• _Problemas y tareas_:
1. Reproduce literalmente un pasaje del relato del debate televisivo: empieza en las palabras "-Mi hijo es" y detente después de "comprender ciertas dudas.".
2. Según el relato del debate televisivo, ¿qué programa iba a ver el intelectual?
3. Escribe la continuación del relato del debate televisivo a partir de su última frase.

• _Texto extraído_:
_ _ _

Los socialistas ya habían tomado el poder y el cadáver de este intelectual estaba rígido como una palanqueta en el sillón preferido frente al televisor en marcha. Ahora iba a asistir al programa Un mundo para ellos. El locutor comenzó a soltar una bobalicona sarta de sandeces beatas acerca del problema de la familia. Era un tema de debate sobre la comunicación de padres e hijos, y en el catafalco del decorado aparecían señoras recién peinadas, psicólogos vaticanistas y muchachos haciendo pompas con el chicle, suavemente rebeldes, que antes habían sido pasados por el prensapuré. El locutor usaba unos ademanes de moderna agresividad clerical.

-A ver, la opinión de una madre.

-Mi hijo es que no me cuenta sus cosas. Si se sincerara conmigo, yo le podría ayudar, porque una madre es la que mejor puede comprender ciertas dudas.

-¿Y tú qué piensas, chavea?

_ _ _

• _Entradas extraídas_:
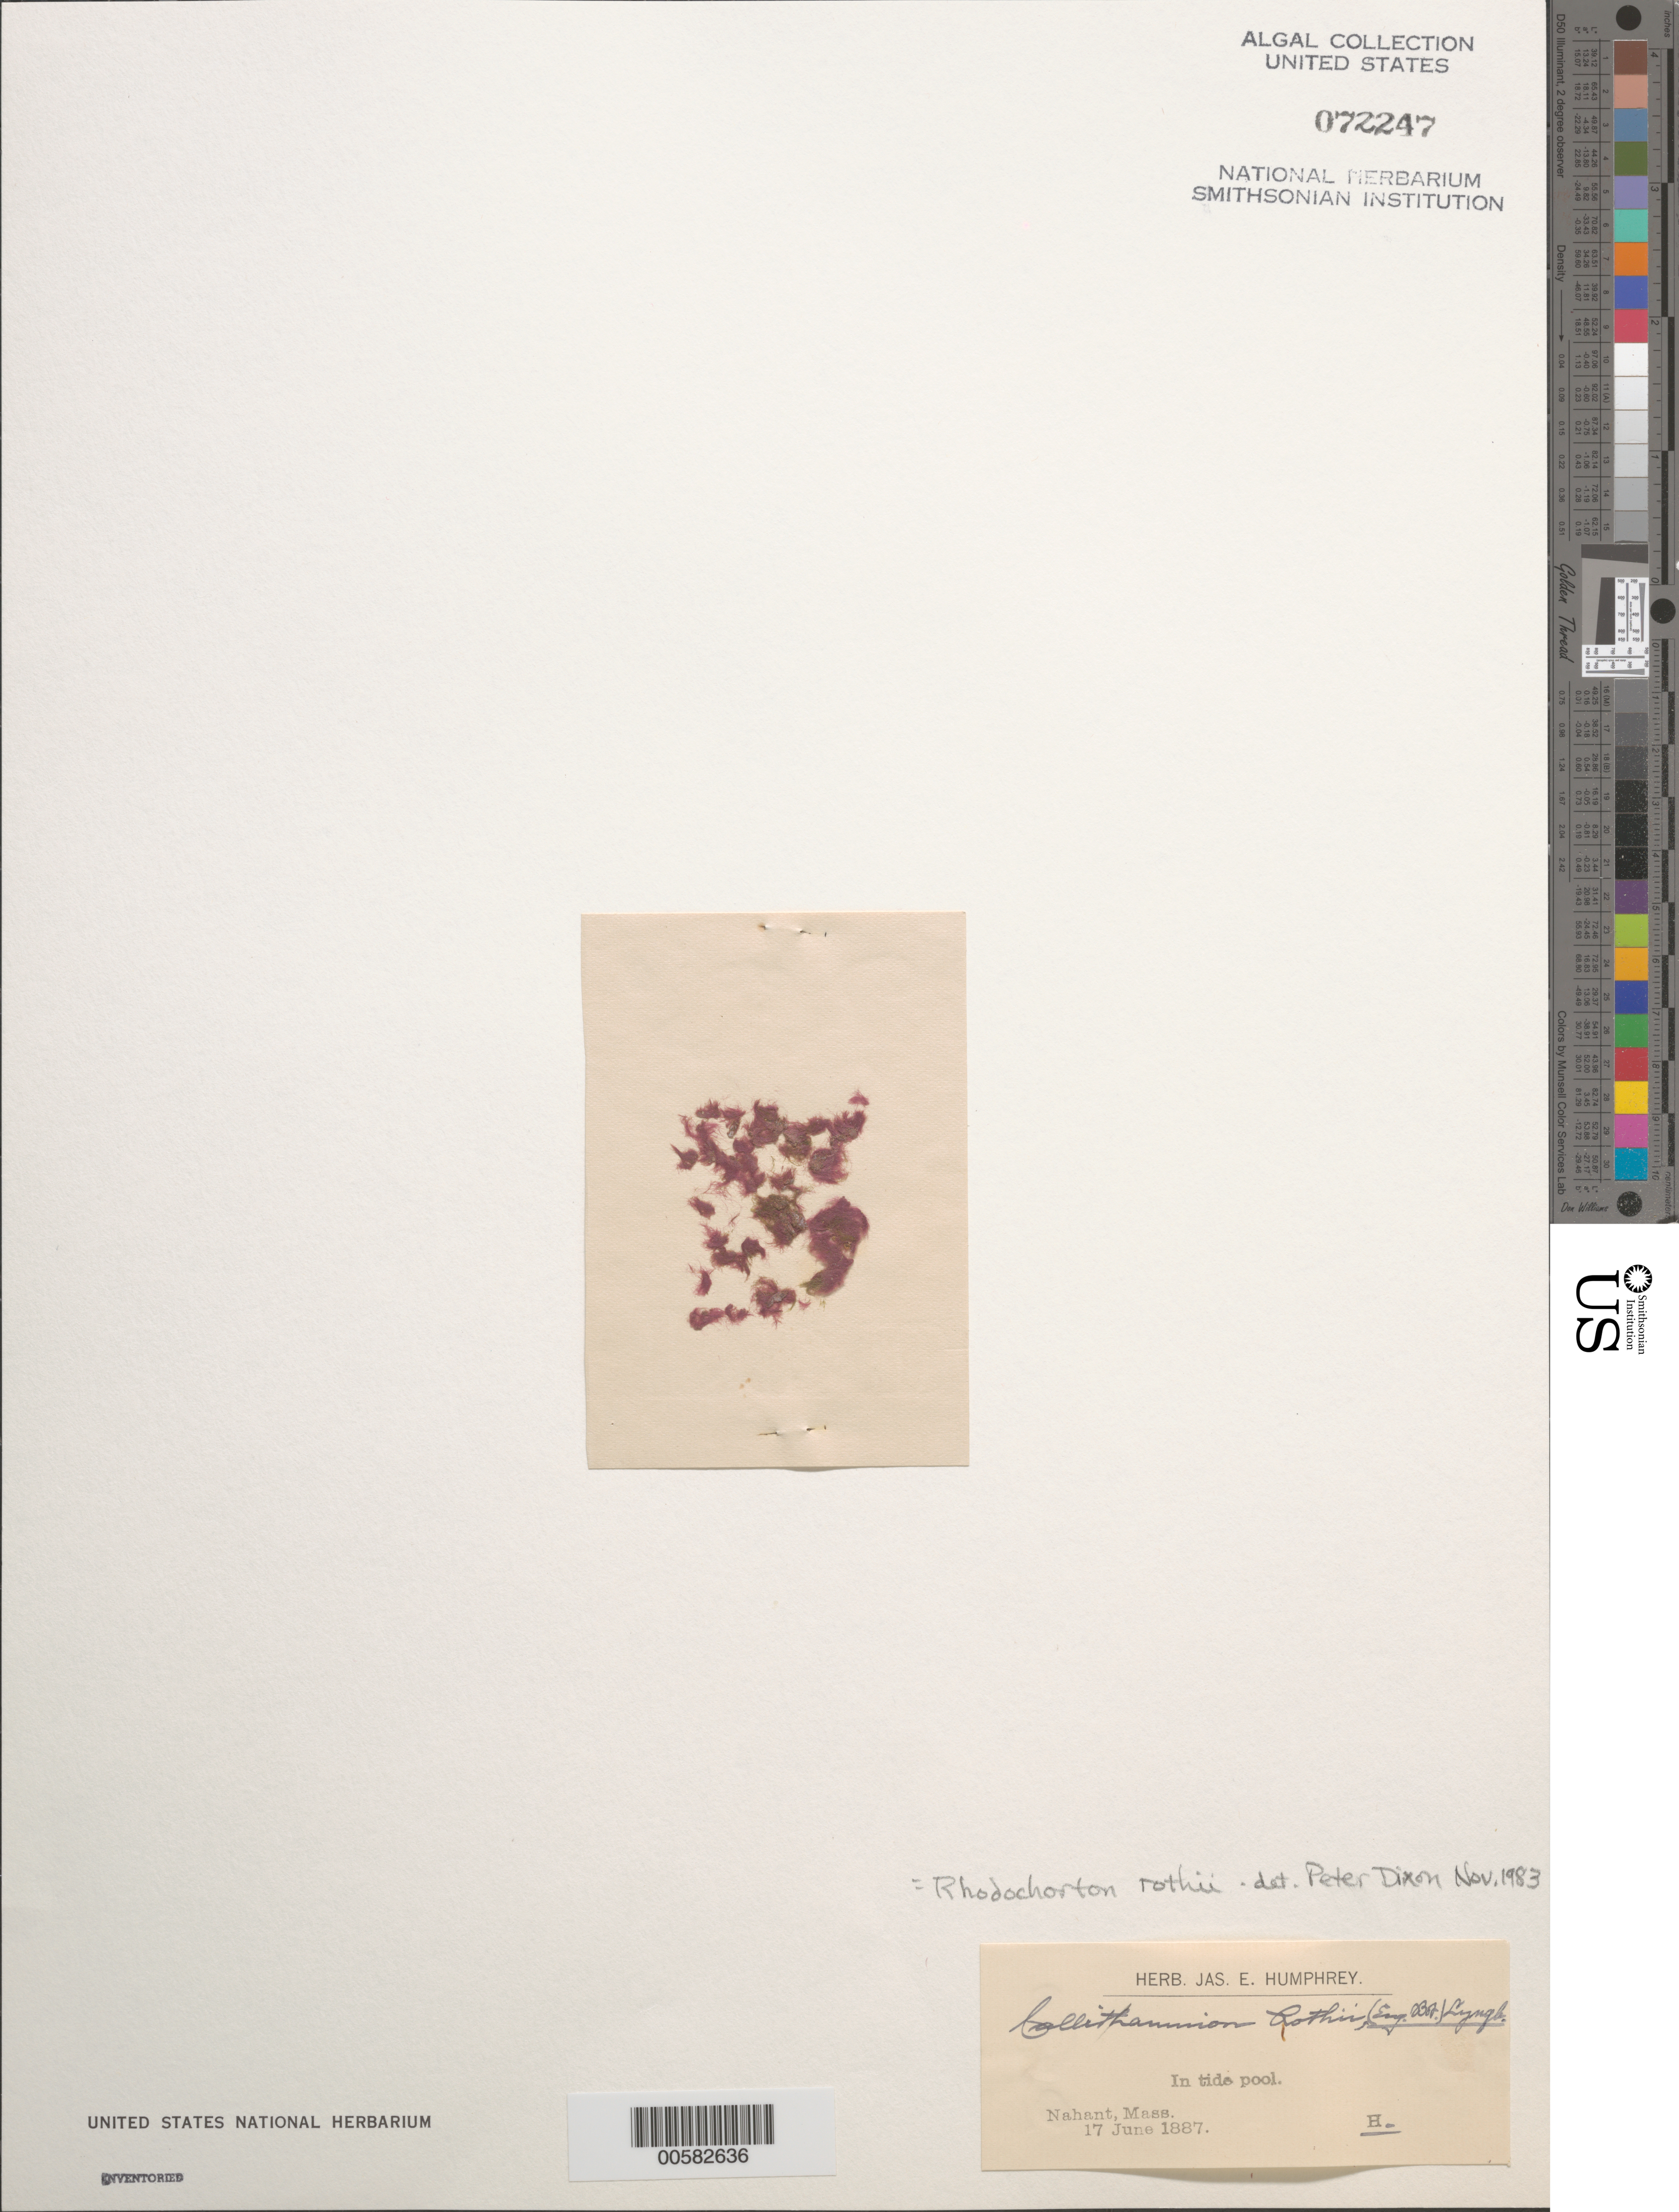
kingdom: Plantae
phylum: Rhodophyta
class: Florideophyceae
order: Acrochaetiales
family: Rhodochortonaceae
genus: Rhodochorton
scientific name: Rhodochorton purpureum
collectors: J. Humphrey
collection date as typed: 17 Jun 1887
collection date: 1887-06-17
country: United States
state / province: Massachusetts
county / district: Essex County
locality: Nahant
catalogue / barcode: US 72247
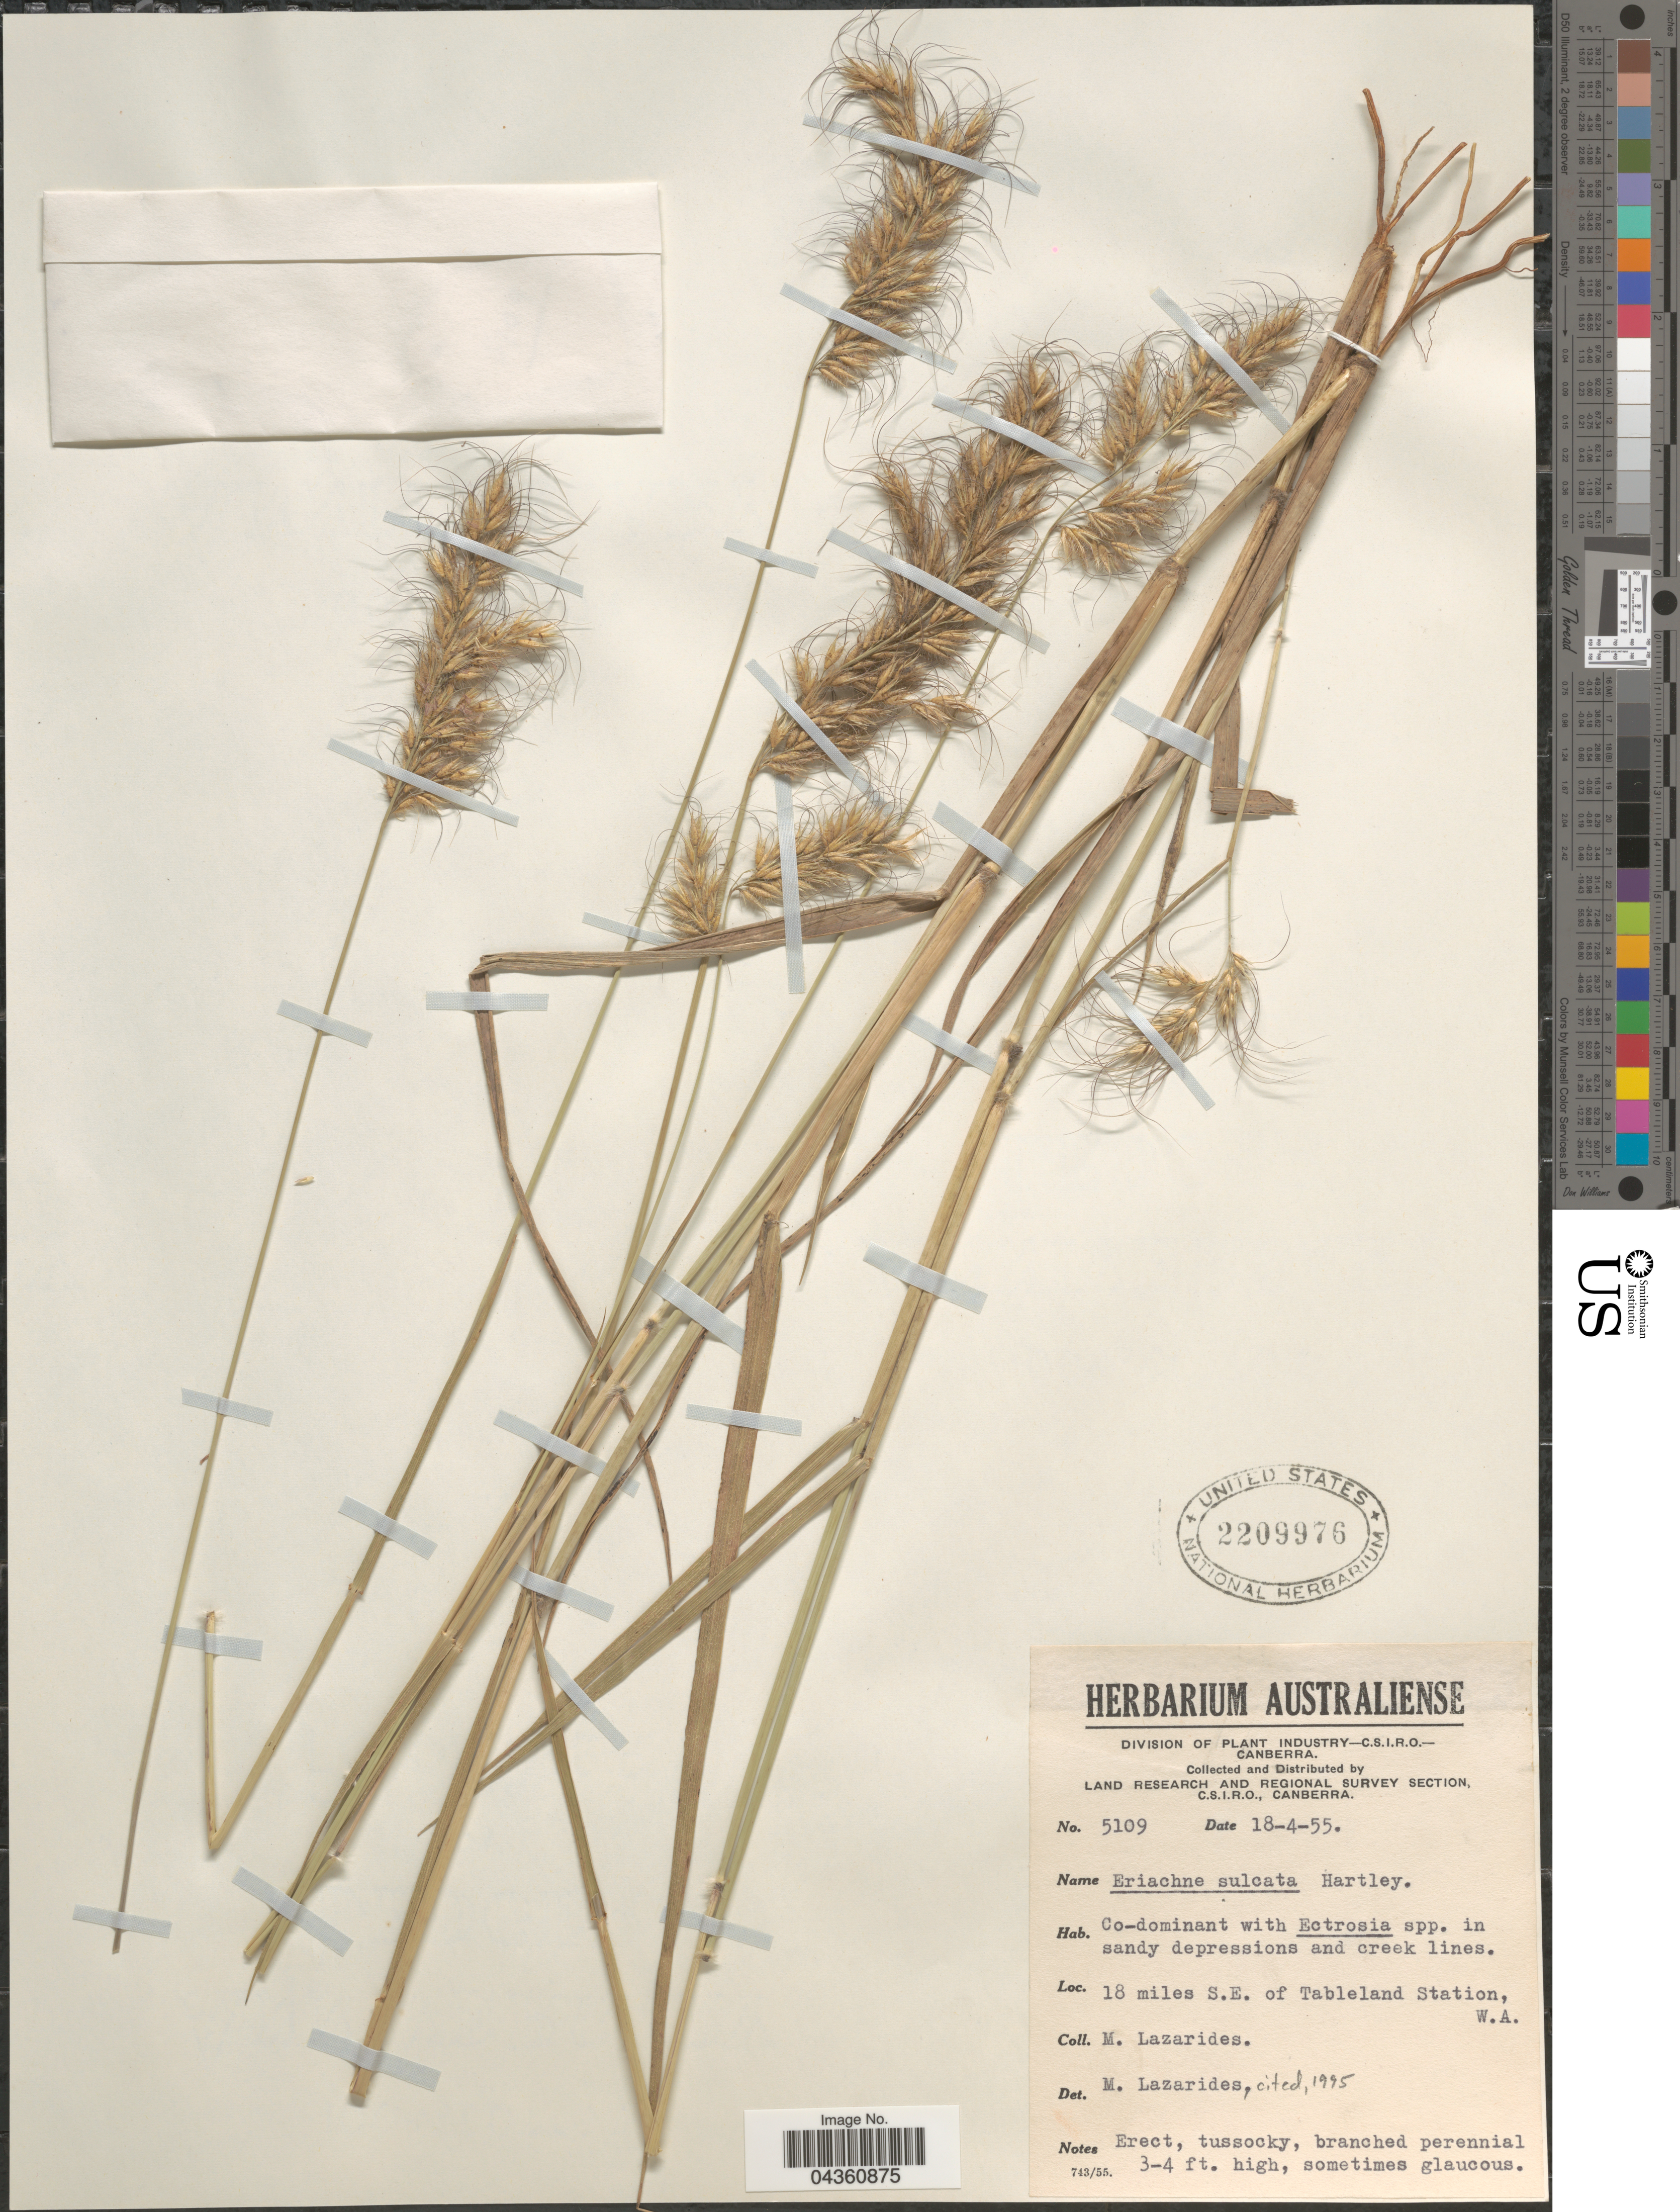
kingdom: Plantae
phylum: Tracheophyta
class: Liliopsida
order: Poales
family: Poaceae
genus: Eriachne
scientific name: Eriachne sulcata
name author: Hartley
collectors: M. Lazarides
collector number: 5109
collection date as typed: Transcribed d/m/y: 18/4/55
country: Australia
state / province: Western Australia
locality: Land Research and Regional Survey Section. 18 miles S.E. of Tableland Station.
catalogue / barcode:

_ _ _

• _Resultados del ejercicio_:
1.
-Mi hijo es que no me cuenta sus cosas. Si se sincerara conmigo, yo le podría ayudar, porque una madre es la que mejor puede comprender ciertas dudas.

2. Un mundo para ellos.

3.
-Yo, o sea, es que, o sea, en el colegio...

-Ahora vamos a oír la voz autorizada del psicólogo.

-El problema de la comunicación familiar es muy importante.

Esa misma tarde, el cadáver ya se había tragado un telediario con asunto de incompatibilidades y moros en la costa; había asimilado un España, sin ir más lejos; una cometa blanca, un libro gordo de Petete, un pato Donald, y después de las mojigatas consignas de Santiago Vázquez y Adela Cantalapiedra estaba preparado para enfrentarse con la terrible convulsión de Hispanoamérica a través de 300 millones, donde unos presentadores de brillantina y cuello duro daban paso a cantantes horteras con fondo de surtidores y palacios coloniales. Finalmente, le esperaba un episodio de la serie Dinastía, en el que Claudia se veía sorprendida con la llegada de Steven, el cual le explicó que tenía un amigo homosexual. Antes de que fuera descubierto, el cadáver de este espectador hermético se había saturado con todo lo zafio de Bigote Arrocet, cómico fascista; con las paletadas de boina y salgorda a cargo de Esteso, con las chocarrerías de Pajares y con la estupidez inalterable de otros programas. Era un difunto experto. Después de cuatro meses y medio, su cuerpo estaba misteriosamente incorrupto, tal vez animado por la única realidad de la imagen.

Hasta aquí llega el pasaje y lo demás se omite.